Review by: Tom Mackan
Readers, we have here a true work of art. I’m reasonably certain that the line-ups for “Here”, Writer/Director Aaron Jan’s intricate tale of love and betrayal among latter day Bohemians in the undergraduate world of twenty-somethings in film and theatre studies in the GHA will be long. Already a growing legend among the youthful writers among us, Jan has a highly deserved following. This production will only polish his star more brightly. Like his contemporaries producing in this Fringe 2013, including Samuel Chang and Michael Kras, he is a deep mine of creative writing talent and has a healthy command of theatre and its skills. He is similarly able to attract some of the best acting, choreographic, and technical talent in the area.
Begin with the performances. Jacqueline Byers takes her role as troubled and damaged Emily and finds the elemental truth of the character. Byers is never at a loss for the shade of light, the depth of darkness, the variety in delivery, voice, and timing that will carry us along on her journey. And such a journey she must take. For this, we must consider the antagonistic relationship she has with her close friend in their emerging dancing careers, Heather. Felled by injury, Emily is unable to nourish her burgeoning future and she needs Heather’s strong friendship if she is to recover. Played with startlingly steely accuracy by Jessie Cox, Heather has not enough warmth of character to sustain a damaged friend, and Cox is marvelous in her exploration of the treachery required of Heather to justify her needy selfishness and eventual abandoning and awful betrayal of Emily. Writer Jan’s creation of the character Ken sets up a theatrical triangle that has nothing to offer Emily. Jan brings to bear a deadly weapon in the actor Gregory Solomon, and dear Readers, we must experience Solomon’s performance to appreciate the single-mindedness of the self-promoter, the cruel charm of the winner male using one female as his weapon to attract another. It is a superb gem of acting and deserves to be seen to understand how an actor lives inside a character so much that he just is the character. Solomon knows Ken and Solomon speaks with his voice, thinks on his feet as if born to the role.
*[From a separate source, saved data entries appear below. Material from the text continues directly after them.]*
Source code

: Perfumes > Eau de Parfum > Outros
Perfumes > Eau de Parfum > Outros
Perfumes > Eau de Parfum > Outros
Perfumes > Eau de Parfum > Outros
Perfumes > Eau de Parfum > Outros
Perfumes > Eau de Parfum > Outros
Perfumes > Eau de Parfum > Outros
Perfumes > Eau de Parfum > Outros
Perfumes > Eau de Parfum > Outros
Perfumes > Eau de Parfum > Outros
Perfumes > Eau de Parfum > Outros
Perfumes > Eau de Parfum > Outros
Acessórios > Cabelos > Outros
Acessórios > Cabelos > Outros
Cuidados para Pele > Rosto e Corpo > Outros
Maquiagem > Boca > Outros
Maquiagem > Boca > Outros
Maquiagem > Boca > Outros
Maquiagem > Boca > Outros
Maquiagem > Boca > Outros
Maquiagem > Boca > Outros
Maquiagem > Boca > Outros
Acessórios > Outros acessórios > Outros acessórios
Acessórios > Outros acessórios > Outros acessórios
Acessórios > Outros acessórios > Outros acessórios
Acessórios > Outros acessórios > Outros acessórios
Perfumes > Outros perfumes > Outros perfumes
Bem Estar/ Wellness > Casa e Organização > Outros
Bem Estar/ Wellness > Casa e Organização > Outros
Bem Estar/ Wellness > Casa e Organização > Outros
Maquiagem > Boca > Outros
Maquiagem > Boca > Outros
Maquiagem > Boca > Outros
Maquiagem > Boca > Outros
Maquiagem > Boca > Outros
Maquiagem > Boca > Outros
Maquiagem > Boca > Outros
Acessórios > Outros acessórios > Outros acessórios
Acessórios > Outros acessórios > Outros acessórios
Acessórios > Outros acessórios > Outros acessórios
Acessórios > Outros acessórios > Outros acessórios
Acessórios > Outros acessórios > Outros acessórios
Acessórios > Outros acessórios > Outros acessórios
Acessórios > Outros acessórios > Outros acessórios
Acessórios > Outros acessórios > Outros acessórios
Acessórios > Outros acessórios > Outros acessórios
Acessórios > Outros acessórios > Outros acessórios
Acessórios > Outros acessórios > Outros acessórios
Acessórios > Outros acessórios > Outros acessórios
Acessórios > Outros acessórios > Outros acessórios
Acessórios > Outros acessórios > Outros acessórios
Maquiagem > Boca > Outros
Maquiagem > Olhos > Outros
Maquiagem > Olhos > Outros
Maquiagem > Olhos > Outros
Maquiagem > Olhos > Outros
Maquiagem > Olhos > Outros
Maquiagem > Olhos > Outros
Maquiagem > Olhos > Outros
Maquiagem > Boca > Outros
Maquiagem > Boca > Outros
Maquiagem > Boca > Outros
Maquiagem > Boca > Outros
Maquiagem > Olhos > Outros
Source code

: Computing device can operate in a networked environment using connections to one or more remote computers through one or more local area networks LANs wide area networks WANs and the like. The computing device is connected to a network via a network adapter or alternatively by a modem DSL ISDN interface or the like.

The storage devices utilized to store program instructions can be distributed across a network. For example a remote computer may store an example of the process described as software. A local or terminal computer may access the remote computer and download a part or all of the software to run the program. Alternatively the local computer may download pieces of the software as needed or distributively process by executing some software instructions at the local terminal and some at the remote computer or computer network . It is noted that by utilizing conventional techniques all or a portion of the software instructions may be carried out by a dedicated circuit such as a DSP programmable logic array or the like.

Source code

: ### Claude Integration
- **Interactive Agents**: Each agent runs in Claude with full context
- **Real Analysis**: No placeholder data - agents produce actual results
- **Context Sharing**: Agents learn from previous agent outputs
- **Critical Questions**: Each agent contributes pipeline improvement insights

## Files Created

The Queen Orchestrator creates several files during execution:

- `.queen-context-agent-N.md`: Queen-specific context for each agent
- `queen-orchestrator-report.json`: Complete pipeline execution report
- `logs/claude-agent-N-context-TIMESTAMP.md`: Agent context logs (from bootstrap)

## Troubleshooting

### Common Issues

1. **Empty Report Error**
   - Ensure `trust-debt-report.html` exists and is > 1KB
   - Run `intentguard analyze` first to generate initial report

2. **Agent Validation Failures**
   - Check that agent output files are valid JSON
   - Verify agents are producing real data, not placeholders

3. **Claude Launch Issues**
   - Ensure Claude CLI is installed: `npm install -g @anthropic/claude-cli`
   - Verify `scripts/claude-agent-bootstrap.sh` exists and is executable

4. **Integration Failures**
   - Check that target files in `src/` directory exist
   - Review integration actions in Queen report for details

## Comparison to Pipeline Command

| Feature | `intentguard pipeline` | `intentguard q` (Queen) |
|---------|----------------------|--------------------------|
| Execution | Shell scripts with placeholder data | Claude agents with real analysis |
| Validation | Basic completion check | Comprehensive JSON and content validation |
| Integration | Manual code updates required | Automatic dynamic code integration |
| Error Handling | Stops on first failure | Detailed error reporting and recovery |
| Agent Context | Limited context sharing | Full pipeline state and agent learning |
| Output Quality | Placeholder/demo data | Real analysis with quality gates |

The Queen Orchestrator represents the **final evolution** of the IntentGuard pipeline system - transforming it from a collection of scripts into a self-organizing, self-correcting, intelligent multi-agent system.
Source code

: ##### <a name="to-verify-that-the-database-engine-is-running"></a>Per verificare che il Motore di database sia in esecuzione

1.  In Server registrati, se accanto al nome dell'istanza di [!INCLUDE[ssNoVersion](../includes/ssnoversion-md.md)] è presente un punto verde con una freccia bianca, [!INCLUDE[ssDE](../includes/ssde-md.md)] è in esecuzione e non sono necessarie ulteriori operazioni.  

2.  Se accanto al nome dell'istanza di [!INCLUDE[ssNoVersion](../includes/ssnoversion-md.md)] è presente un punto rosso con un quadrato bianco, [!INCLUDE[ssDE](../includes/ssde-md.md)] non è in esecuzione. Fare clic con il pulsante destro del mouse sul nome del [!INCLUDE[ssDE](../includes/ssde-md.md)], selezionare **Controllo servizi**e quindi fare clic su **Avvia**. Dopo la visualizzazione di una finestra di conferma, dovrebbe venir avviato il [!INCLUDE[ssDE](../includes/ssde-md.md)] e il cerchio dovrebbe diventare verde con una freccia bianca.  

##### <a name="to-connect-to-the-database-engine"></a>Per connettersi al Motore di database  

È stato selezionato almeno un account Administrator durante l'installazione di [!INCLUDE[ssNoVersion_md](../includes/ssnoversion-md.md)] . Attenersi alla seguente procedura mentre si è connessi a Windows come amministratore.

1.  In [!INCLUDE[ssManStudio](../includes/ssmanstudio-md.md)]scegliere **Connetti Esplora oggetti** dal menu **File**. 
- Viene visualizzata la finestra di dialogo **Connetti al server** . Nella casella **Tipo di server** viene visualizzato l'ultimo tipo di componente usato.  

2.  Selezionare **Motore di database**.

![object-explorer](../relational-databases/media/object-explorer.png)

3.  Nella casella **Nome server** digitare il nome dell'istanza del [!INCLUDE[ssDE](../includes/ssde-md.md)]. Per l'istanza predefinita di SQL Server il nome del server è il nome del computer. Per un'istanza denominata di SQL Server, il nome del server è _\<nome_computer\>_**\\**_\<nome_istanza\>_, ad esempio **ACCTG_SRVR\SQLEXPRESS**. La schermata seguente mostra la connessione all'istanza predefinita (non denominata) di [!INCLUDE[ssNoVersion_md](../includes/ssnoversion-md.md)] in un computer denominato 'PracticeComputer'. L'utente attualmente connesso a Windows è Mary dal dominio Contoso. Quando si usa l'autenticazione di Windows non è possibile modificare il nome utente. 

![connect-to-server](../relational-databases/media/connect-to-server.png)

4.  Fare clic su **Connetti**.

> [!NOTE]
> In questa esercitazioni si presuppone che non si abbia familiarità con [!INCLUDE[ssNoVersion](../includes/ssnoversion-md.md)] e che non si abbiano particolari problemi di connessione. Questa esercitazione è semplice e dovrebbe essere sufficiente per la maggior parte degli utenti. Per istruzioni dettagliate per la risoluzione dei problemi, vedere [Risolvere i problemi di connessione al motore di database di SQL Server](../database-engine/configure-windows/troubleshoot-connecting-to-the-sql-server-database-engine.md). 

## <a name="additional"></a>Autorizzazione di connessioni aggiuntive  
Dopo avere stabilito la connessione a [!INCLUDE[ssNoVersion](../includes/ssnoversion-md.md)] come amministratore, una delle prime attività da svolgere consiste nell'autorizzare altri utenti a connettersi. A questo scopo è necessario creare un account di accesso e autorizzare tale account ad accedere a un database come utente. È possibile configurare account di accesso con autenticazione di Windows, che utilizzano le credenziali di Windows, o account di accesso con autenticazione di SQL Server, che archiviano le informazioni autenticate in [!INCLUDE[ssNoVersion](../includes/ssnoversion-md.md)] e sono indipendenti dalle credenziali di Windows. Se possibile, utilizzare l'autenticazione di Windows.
In the unfolding of the plot, we meet Esther, a University alumna who takes us to a time before the action and in a clever devising, brings the conflicts to a resolution of sorts through her story. Esther is played with stoic discipline by Erica Charles who understands that the vitality of the play’s rhythm is well-served without demonstration. She keeps her presence in steady stillness and emotional restraint. Very good stuff. In a smaller role, Farhang Ghajar knits the details of connection required of minor characters so well. His kind of gift is any director’s choice when much is required of a supporting role. Again, terrific.
Were this a professional company, Aaron Jan’s budget for his creative team would be skyward. Producers Devin France (one fine actor himself in another life) and Evan Mulrooney have assembled a Swiss Bank Account of talent. Costume design by Annie Capretta and Emma Price, lighting design by James Mccoy, choreography by Cassandra Bowerman (herself a prominent dancing talent in another life), and set design by Nigel d’souza.The team includes a composer (Jake Butineau), a sculptor (John McGowan), a photographer (Hayley Pace), and video design by Nick Tiringer. The whole is stage managed with huge competence by Ndola Hutton.
In my secret life as an undercover critic I find sometimes the need to criticize. I see a credit for a dramaturge, Lucy Powis. Let me address this insofar as I perceive the play to be long and burdened with much story. I perceive a situation where resolution stretches artistic credibility. Seeing that dramaturgy is available I commend the company, and recommend they continue with this and explore the maze of economic possibilities in bringing real perfection to a work of art, true art. For that is what this is. Get out, dear Readers, to see this production. Citadel upstairs theatre. Tell them I sent you.